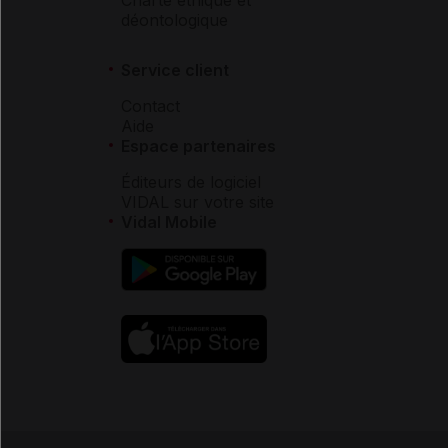
Charte éthique et
déontologique
Service client
Contact
Aide
Espace partenaires
Éditeurs de logiciel
VIDAL sur votre site
Vidal Mobile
________________________________________
▸ Task instructions:
Each entry should be copied exactly as written, though any pictures stay out.

▸ Task response:
Charte éthique et
déontologique
Service client
Contact
Aide
Espace partenaires
Éditeurs de logiciel
VIDAL sur votre site
Vidal Mobile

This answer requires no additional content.